Some 1200 years ago, Bai Juyi (白居易, 772–846) wrote this poem about his books:
On the Cabinet for My Literary Collection
I broke up cypress to make a book cabinet,
the cabinet sturdy and the cypress strong.
Whose collection is stored there?-
the heading says "Bai Ledan."
My lifetime’s capital is in writing
from childhood on to old age.
Seventy scrolls from beginning to end,
in size, three thousand pieces.
I know well that at last they will be scattered,
but I cannot bear to rashly throw them away.
I open it up, I lock it tight,
placing it by my study curtain.
I am childless Deng You,
and there is no Wang Can in this age.*
I can only entrust it to my daughter
to keep and pass on to my grandchild.
*Deng You was a famous literatus who gave all this books to the young Wang Can.
Stephen Owen trans., The Late Tang: Chinese Poetry of the Mid-Ninth Century (Harvard, 2006), p. 55.
Here's the original:
For this poem, I tip my hat to Frog in a Well's Alan Baumler, with whom I shared many a meal in Nanjing many years ago.
Isn't it sad that Bai Juyi felt that his books were somehow wasted on his daughter?
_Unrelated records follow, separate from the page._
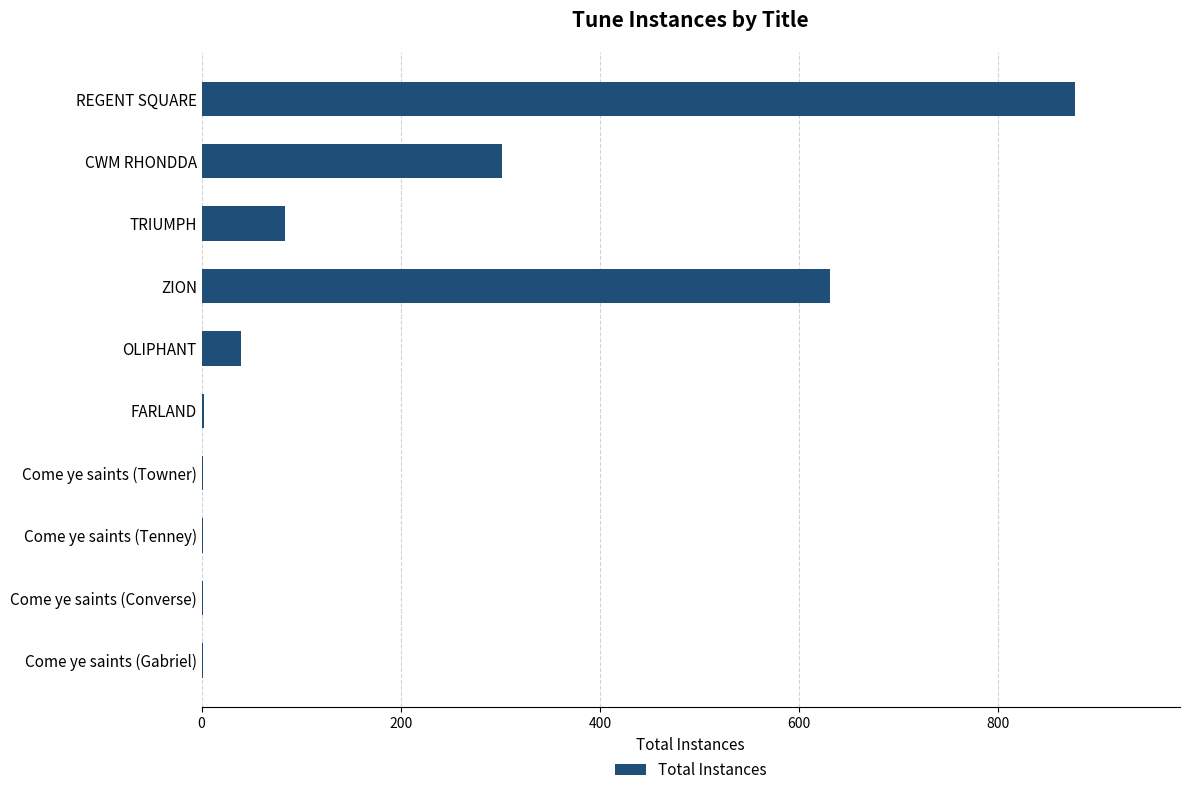

What is the sum of all values?

1940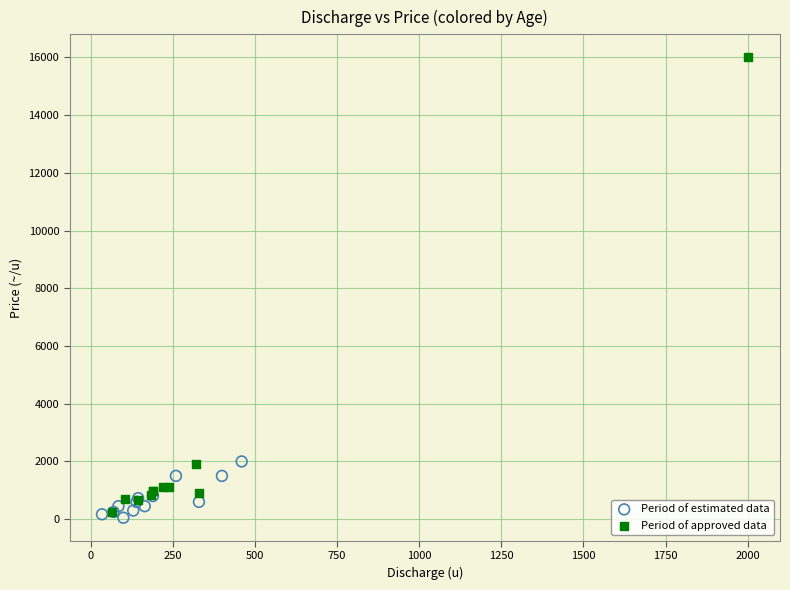

What are all the series names shown in the legend?

Period of estimated data, Period of approved data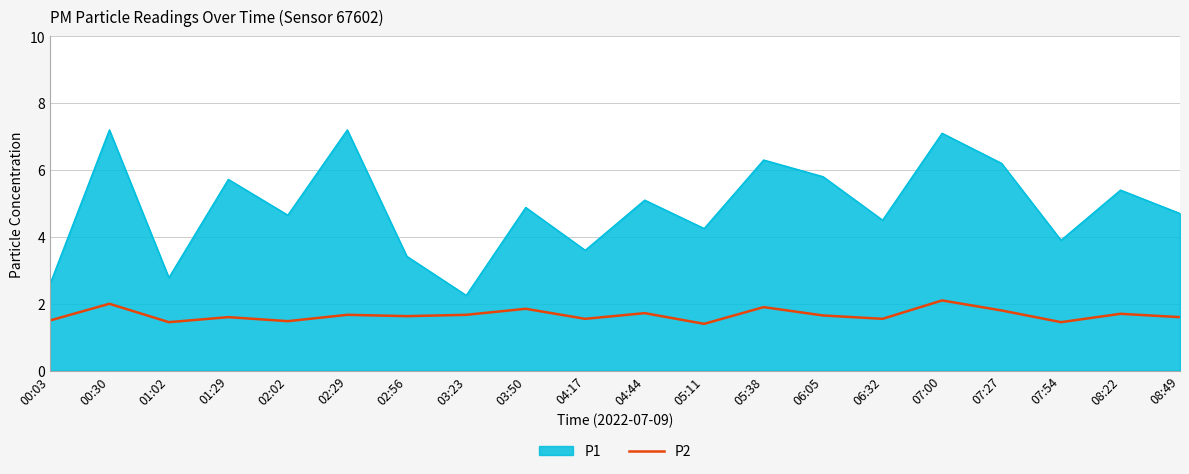

Rank the series by their maximum value, from lowest to highest.

P2, P1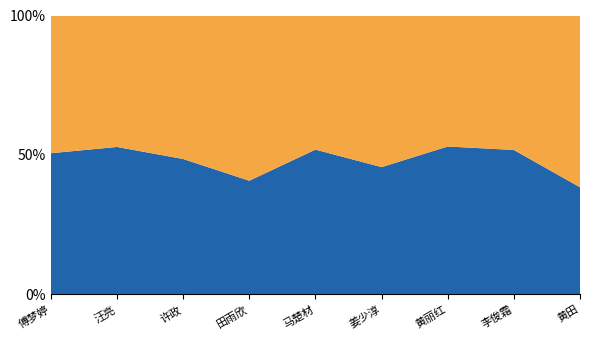

Reading left to right, transcribe all the data shown in this chart.

面试成绩: 傅梦婷=84.5	汪亮=73.2	许政=75.1	田雨欣=67.8	马楚材=80.3	姜少淳=83.0	黄丽红=56.4	李俊霜=81.7	黄田=65.8
综合成绩: 傅梦婷=86.6	汪亮=82.1	许政=70.8	田雨欣=46.6	马楚材=86.7	姜少淳=69.7	黄丽红=63.7	李俊霜=87.7	黄田=41.0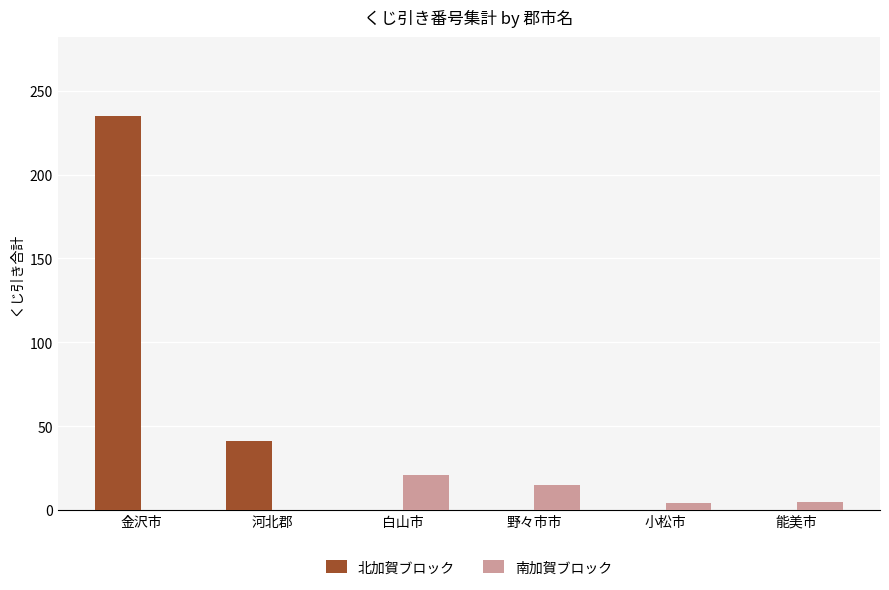

What is the highest value of the 北加賀ブロック series?

235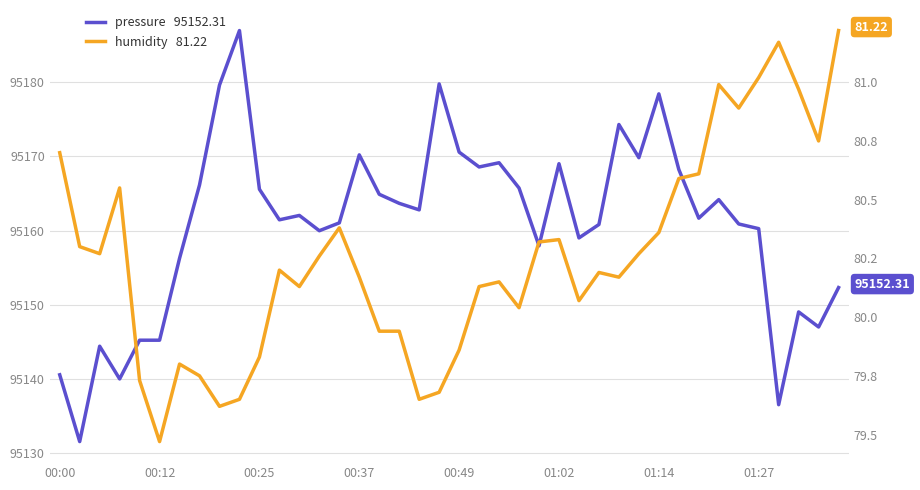

The value of pressure at 00:37 is 39984.3. True or false?

False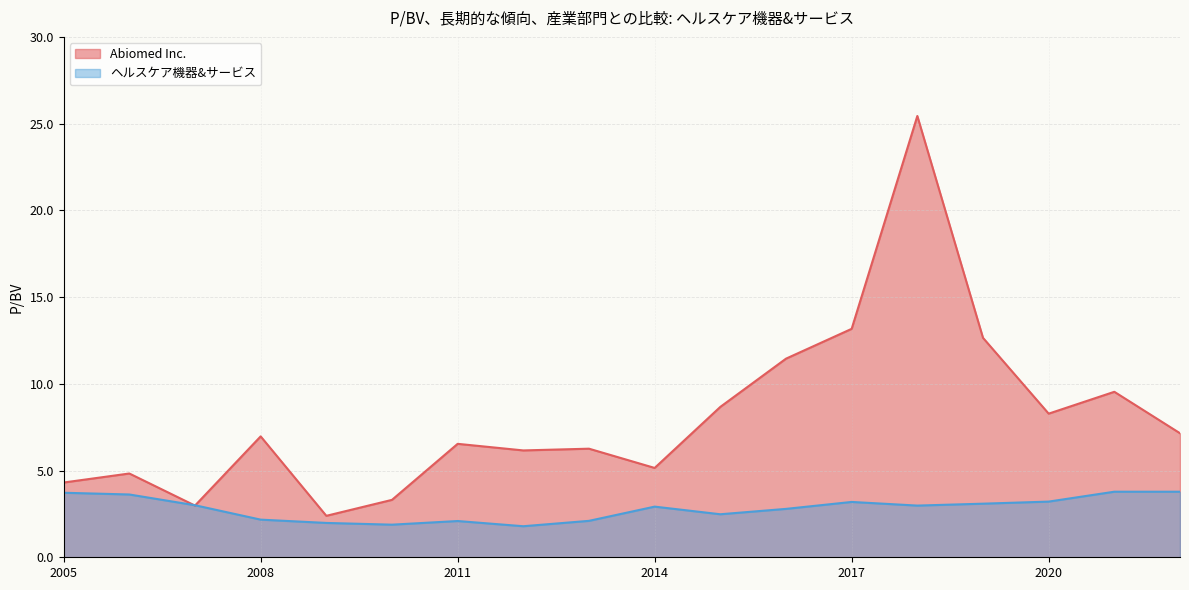

Which series has the largest range (max minus min)?

Abiomed Inc.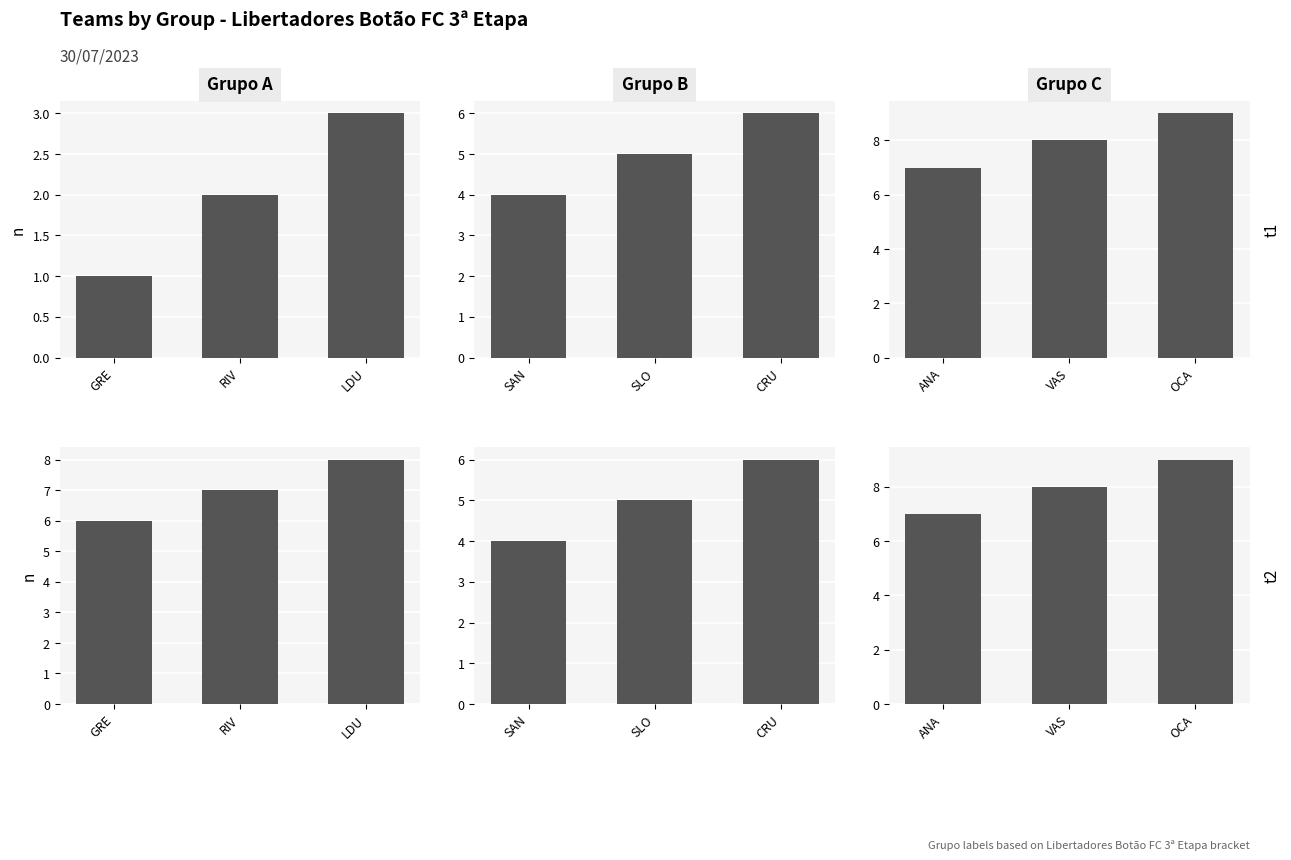

The Grupo A_t2 series shows 9 at GRE. True or false?

False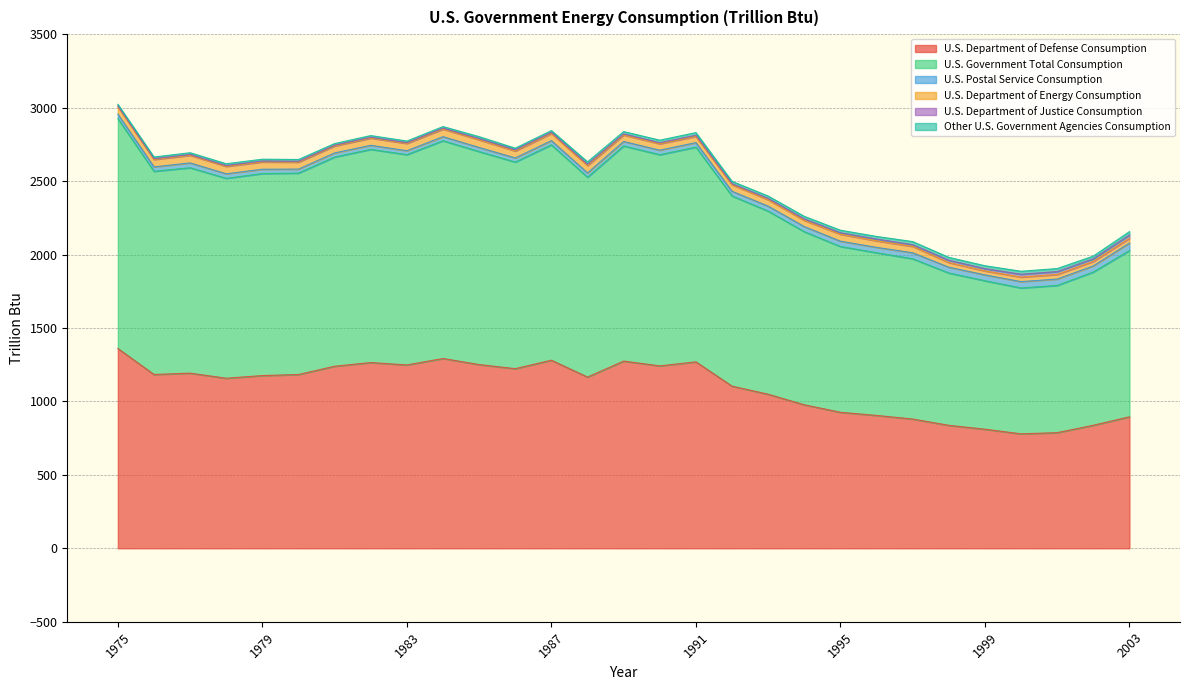

At how many categories does at least one series exceed 95?

29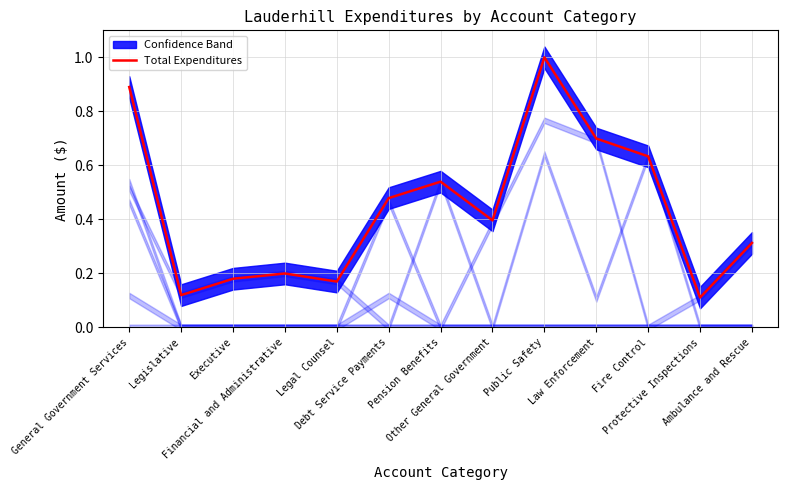

Reading left to right, list all the values displayed in this chart.

0.9	0.1	0.2	0.2	0.2	0.5	0.5	0.4	1.0	0.7	0.6	0.1	0.3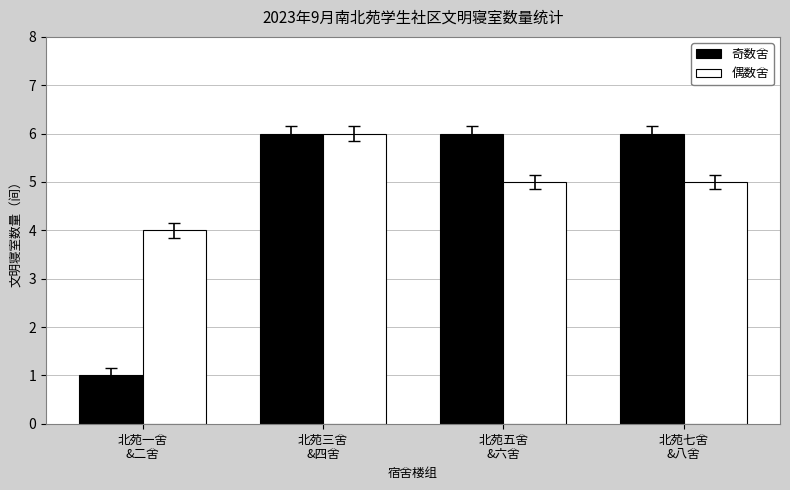

Rank the series by their average value, from highest to lowest.

偶数舍, 奇数舍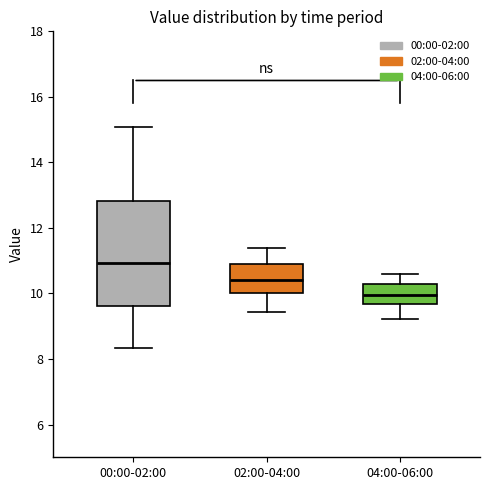

Which box's median line is the highest?

00:00-02:00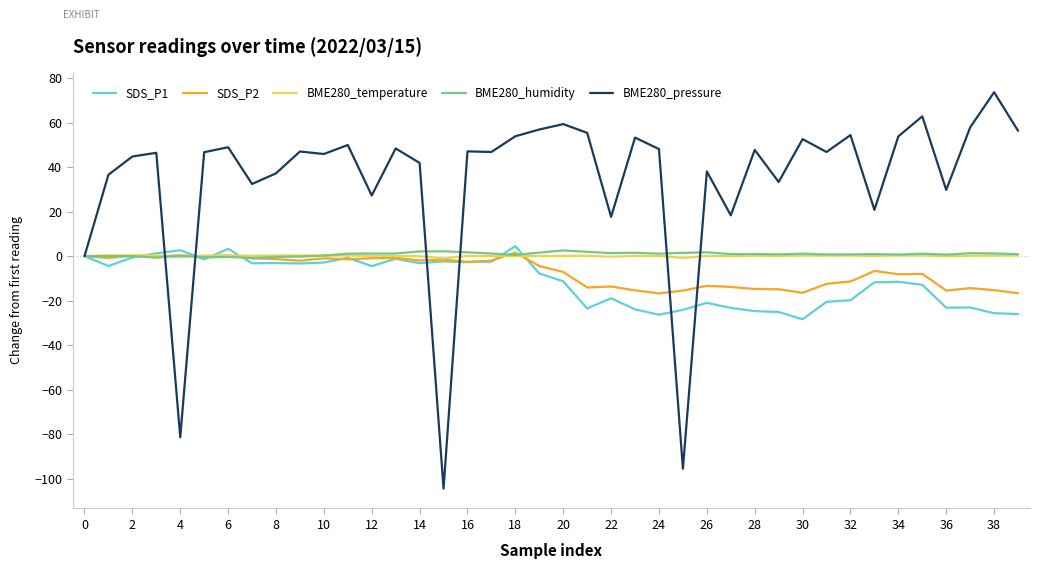

What is the difference between the maximum and second lowest values in the BME280_pressure series?

169.1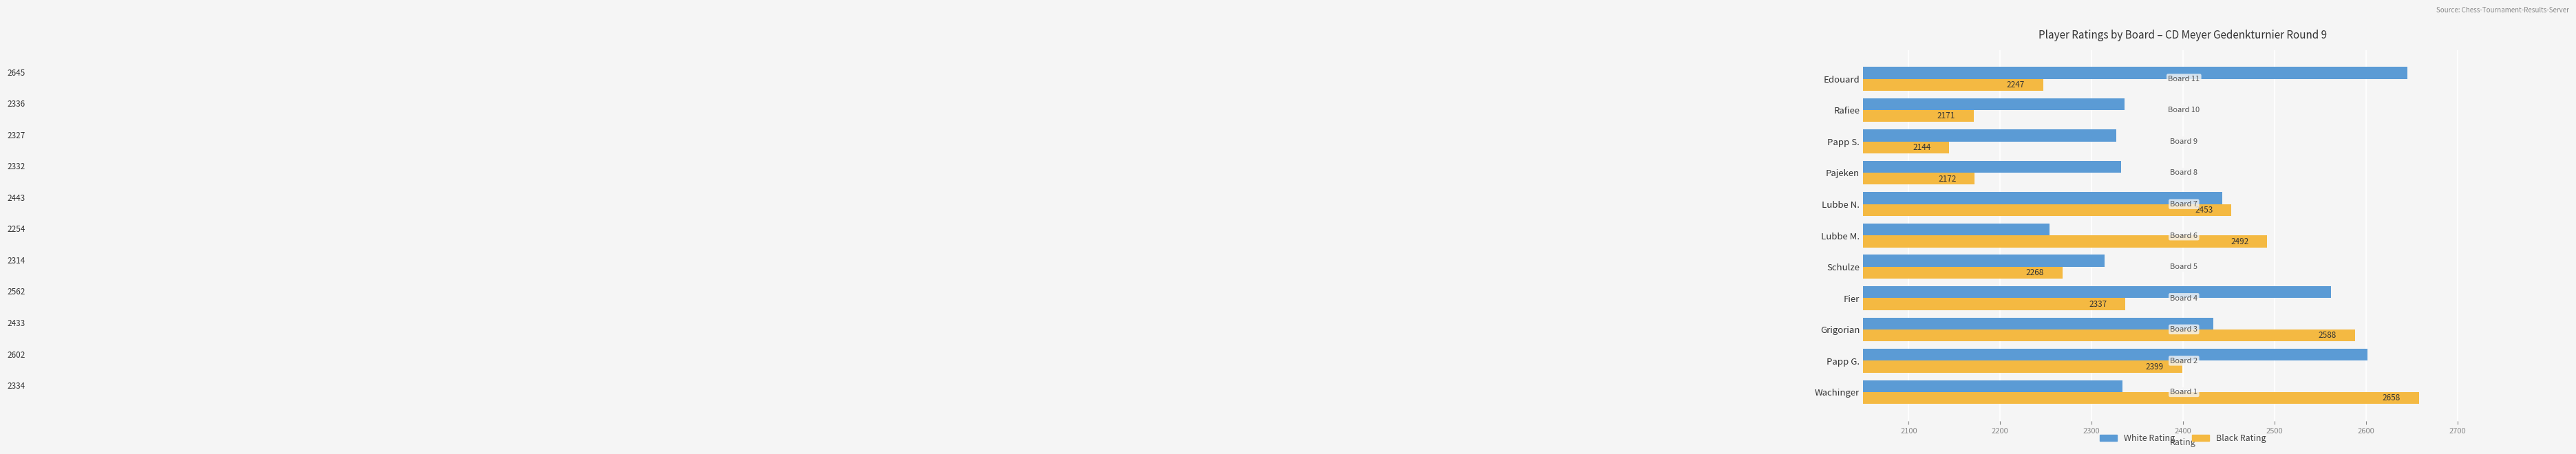

What is the difference between the maximum and minimum values in the White Rating series?

391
That's how I read the word "only" (只) in the poem. Perhaps if the great (female) poet Li Qingzhao (李清照, 1080-ca. 1151) had been born in his lifetime, he would have felt differently. But maybe not, because Xue Tao (薛濤 768–831), another major (woman) poet, lived before Bai Juyi. Yu Xuanji (魚玄機, 844–869), considered by some to have been China's first feminist poet, began to write a few years after Bai Juyi's death.
But I wonder if 外孫 shouldn't be translated as "grandchildren."